On August 10, 2016, Russia’s FSB [security service] claimed that it had foiled terrorist acts planned by the Ukrainian Defence Ministry’s military intelligence and targeting critically important parts of Crimea’s infrastructure.  This was aimed, the FSB asserted, at destabilizing the situation in the run-up to Russia’s elections which were illegally held in occupied Crimea.

It asserted that there had been major incidents, with shelling from mainland Ukraine, during the nights from 6-7 and 7-8 August, with 2 Russians – an FSB officer and a soldier – killed.  Although two Russians did die, there are independent reports suggesting that at least one of the men was killed in a drunken brawl.  There was nothing to back the claims about the second night and supposed shelling from Ukraine. 

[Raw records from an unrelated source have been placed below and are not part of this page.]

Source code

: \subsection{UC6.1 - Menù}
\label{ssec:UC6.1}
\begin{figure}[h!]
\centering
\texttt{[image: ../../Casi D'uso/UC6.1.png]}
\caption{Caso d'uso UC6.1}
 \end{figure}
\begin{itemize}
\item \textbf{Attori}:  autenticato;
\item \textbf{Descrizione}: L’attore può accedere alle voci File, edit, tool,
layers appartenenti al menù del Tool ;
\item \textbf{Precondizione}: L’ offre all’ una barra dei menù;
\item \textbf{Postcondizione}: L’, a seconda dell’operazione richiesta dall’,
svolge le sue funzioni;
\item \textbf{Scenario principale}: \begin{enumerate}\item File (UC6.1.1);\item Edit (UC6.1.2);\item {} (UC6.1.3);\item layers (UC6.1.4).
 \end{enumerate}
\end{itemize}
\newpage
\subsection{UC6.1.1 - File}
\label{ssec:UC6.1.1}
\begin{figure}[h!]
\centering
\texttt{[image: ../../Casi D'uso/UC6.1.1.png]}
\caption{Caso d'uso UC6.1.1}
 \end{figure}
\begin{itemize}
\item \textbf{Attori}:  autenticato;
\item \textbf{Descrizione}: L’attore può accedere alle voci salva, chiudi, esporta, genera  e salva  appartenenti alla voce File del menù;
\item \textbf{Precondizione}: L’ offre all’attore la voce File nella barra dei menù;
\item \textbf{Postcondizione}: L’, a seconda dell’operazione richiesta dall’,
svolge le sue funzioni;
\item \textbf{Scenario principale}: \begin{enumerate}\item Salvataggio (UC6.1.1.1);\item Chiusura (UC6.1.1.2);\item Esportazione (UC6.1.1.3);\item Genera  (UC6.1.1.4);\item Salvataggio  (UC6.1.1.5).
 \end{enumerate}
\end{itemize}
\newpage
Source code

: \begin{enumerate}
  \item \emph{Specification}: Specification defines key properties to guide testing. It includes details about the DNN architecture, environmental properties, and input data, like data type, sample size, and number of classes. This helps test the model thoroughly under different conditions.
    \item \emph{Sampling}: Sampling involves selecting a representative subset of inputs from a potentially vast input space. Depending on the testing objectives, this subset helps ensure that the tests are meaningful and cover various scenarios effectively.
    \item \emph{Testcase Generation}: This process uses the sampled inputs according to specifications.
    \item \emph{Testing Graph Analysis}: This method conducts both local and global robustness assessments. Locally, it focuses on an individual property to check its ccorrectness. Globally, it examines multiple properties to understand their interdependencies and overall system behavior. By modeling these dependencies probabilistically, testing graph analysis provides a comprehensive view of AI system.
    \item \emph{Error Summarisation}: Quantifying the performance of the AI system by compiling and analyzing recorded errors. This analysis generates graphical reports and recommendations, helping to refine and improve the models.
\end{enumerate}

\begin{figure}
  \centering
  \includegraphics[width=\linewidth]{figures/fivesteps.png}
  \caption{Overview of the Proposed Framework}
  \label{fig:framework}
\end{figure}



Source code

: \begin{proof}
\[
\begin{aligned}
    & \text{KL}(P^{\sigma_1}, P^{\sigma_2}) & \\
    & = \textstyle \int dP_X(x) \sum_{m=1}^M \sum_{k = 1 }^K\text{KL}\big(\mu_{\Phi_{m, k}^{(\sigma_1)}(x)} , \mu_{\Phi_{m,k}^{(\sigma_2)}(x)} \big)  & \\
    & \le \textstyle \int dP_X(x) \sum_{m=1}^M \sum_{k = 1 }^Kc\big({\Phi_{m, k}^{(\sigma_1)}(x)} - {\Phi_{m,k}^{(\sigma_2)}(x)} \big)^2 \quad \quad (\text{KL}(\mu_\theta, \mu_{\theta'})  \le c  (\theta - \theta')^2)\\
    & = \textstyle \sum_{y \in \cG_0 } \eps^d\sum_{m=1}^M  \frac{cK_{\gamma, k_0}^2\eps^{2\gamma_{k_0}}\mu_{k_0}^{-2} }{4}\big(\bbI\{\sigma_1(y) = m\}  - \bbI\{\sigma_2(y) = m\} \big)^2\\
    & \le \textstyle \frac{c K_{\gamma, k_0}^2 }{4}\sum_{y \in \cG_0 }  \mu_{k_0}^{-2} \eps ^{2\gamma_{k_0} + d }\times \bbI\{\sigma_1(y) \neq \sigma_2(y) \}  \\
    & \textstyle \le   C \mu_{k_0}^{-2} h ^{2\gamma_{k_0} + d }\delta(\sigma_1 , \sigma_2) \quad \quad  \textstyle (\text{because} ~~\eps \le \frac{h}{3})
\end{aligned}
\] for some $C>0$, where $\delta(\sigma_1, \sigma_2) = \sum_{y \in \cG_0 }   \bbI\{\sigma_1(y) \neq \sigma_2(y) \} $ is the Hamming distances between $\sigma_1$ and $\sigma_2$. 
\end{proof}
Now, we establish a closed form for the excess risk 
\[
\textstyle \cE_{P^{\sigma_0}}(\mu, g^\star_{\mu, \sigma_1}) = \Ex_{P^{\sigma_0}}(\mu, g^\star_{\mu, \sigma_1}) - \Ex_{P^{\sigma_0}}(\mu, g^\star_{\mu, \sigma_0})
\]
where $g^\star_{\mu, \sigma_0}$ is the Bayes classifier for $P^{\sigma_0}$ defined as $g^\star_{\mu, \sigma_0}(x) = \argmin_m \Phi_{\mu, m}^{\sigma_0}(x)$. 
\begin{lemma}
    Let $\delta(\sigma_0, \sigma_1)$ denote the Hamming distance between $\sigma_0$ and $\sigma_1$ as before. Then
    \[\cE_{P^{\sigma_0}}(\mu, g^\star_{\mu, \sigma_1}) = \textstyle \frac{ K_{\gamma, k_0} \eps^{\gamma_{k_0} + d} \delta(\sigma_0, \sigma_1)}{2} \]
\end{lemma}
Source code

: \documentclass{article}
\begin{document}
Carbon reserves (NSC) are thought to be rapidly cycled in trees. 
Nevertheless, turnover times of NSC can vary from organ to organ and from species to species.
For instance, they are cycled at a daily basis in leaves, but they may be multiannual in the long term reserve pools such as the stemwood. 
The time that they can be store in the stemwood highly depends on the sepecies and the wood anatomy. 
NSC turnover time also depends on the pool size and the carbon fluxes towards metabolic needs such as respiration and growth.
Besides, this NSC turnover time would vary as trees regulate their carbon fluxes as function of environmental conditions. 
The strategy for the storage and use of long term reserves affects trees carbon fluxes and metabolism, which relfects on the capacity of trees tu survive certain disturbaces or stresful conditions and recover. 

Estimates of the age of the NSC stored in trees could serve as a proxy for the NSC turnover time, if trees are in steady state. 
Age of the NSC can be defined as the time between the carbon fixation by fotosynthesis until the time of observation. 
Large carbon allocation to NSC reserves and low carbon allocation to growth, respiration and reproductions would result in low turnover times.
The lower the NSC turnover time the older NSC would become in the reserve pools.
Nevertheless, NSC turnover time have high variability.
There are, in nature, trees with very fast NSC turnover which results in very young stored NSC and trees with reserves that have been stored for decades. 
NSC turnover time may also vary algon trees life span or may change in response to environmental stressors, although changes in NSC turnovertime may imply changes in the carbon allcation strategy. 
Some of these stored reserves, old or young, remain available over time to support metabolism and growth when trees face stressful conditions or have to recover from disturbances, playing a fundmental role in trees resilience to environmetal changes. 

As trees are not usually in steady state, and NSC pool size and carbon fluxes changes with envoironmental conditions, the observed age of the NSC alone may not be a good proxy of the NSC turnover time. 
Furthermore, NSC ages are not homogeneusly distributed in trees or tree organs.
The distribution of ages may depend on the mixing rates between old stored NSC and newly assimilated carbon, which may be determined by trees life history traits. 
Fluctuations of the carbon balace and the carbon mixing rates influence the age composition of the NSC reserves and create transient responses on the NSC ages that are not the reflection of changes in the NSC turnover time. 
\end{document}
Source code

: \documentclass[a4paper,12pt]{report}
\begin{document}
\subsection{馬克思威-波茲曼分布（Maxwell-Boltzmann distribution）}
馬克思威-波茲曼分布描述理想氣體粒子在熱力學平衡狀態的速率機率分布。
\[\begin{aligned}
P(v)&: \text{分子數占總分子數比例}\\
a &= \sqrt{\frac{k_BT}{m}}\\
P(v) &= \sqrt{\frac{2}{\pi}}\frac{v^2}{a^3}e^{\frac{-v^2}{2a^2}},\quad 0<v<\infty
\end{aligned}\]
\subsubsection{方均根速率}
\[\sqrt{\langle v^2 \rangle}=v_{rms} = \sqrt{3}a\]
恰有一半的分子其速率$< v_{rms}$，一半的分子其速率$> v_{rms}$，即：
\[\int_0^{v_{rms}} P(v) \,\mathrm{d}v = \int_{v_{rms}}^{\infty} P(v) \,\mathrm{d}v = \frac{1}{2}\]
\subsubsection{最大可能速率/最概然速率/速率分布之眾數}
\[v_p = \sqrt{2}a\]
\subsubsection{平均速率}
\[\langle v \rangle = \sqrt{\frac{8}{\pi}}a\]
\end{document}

Credibility was not enhanced by the fact that independent Internet sites had been blocked prior to the alleged events.   

The claims were trumpeted by Russia’s leaders and state-controlled media, but based solely on videoed ‘confessions’ from four men, and a supposed ‘stockpile of weapons’ which could not be linked to Panov and Zakhtei.

The first video shown widely on Russian television was of Panov’s ‘confession’ and the accusations against him.  The video was extremely sloppy, with the full moon visible in one shot indicating that it had been taken three weeks earlier when Panov was still working as a driver in Enerhodar [Zaporizhya oblast].  Panov showed signs of having been beaten. 

Neither his nor any of the other ‘confessions’ mentioned any of the other men, although they were supposedly part of the same ‘plot’.

Andriy Zakhtei, a taxi driver living in Yevpatoria, also ‘confessed’  to having directly fulfilled tasks from Ukrainian military intelligence in transporting saboteurs and their things around Crimea.  In fact, he had received an order to pick up some people and had been in constant contact with his wife.  This was presumably part of a set-up, since the supposed clients did not appear, and he was grabbed by the FSB.

On August 12, Redvan Suleymanov also stated on a video broadcast on Russian TV that he had been recruited by Ukrainian military intelligence in October 2015.  He was later jailed for 20 months on effectively different charges.

On August 22, 2016, in a report on Russian TV claiming that the so-called ‘sabotage in Crimea’ had been planned at a very high level, the confession was broadcast of Volodymyr Prysich, a truck driver from Kharkiv. He was sentenced on May 18, 2017 to 3 years’ imprisonment a totally different charge.  He denied all charges, and said that the first confession had been tortured out of him.

The sentence passed on Zakhtei is thus twice as harsh as the more severe of the other sentences.  This may be revenge for Zakhtei’s earlier retraction of his ‘confession’ and the details he has provided, including in an application to the European Court of Human Rights, about the torture he was subjected to.  The FSB may also need such a sentence for their paperwork especially since Panov has thus far withheld intense pressure to get him to also ‘cooperate’.

Both Panov and Zakhtei were long prevented from seeing lawyers, with this effectively only achieved after the European Court of Human Rights’ intervention on Panov’s behalf.  This was a full two months after the men’s seizure, and Panov had only a very short amount of time with his lawyer.

It was, however, long enough to retract his confession and say it had been obtained through torture.  Russia immediately moved Panov and Zakhtei to Moscow, presumably hoping to get him far away from his lawyer.  This, in fact, made it harder to prevent the men seeing lawyers and giving detailed accounts of their torture, which included electric shocks to their genitals.  They were soon moved back to Crimea, where they were held in very bad conditions and placed under ongoing pressure to renounce their lawyers and ‘cooperate’. 

Zakhtei is 42, and originally from the Lviv oblast.  He had earlier had trouble with the law, but now has a wife and young daughter and the family had moved to Crimea, hoping to begin a new life.